_Exercise directions_.
Reproduce every one of the rows below verbatim, text only, with the pictures left out.

── Supplied records ──

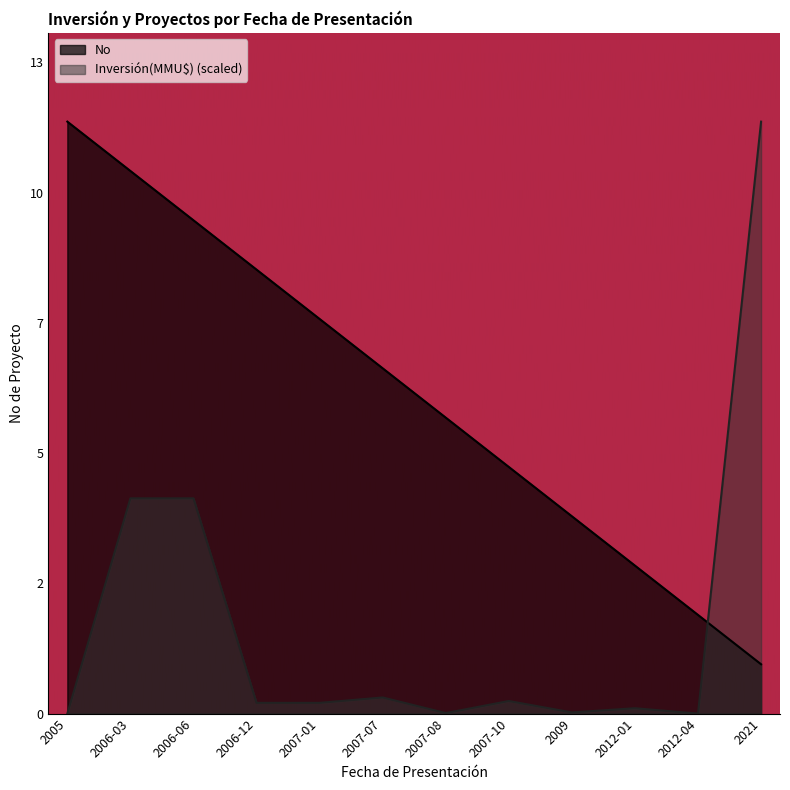

Is it true that No equals 1.0 at 2021?

True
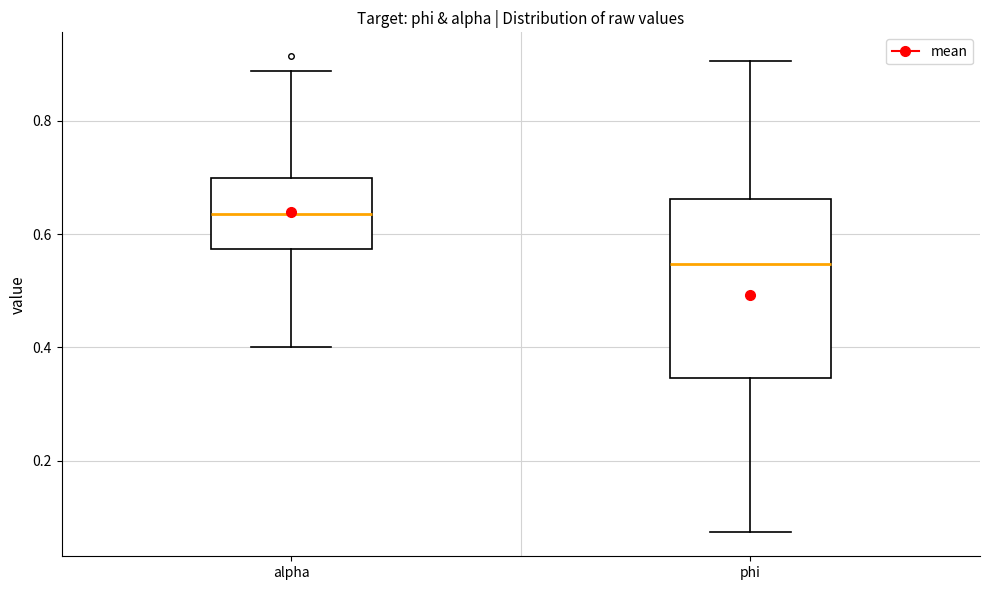

Where does the upper whisker of the box for alpha end on the y-axis? The values are not printed on the chart, so give them approximately, as read against the axis.

0.88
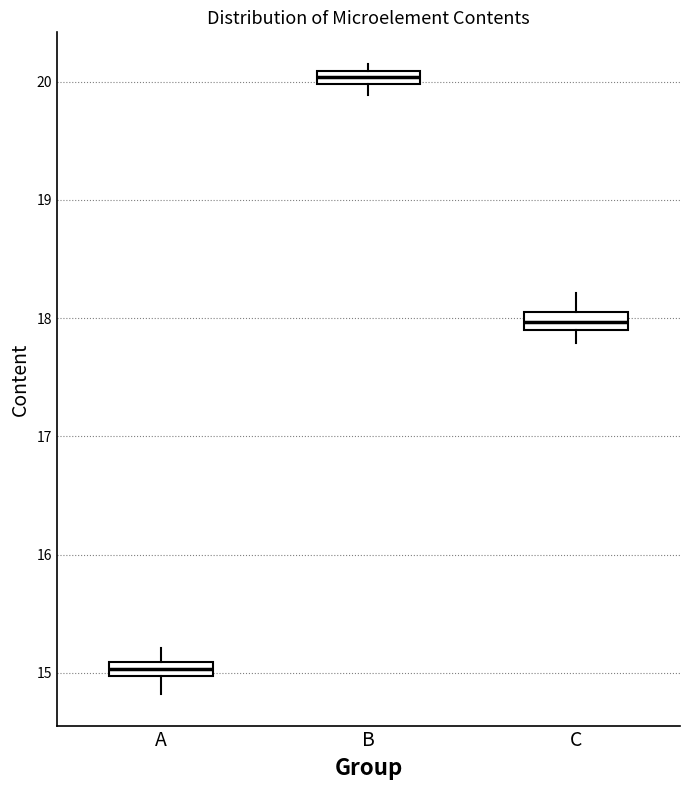

Where is the upper edge of the box for B on the y-axis? The values are not printed on the chart, so give them approximately, as read against the axis.

20.1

───

_Task solution_.
Is it true that No equals 1.0 at 2021?

True

Where does the upper whisker of the box for alpha end on the y-axis? The values are not printed on the chart, so give them approximately, as read against the axis.

0.88

Where is the upper edge of the box for B on the y-axis? The values are not printed on the chart, so give them approximately, as read against the axis.

20.1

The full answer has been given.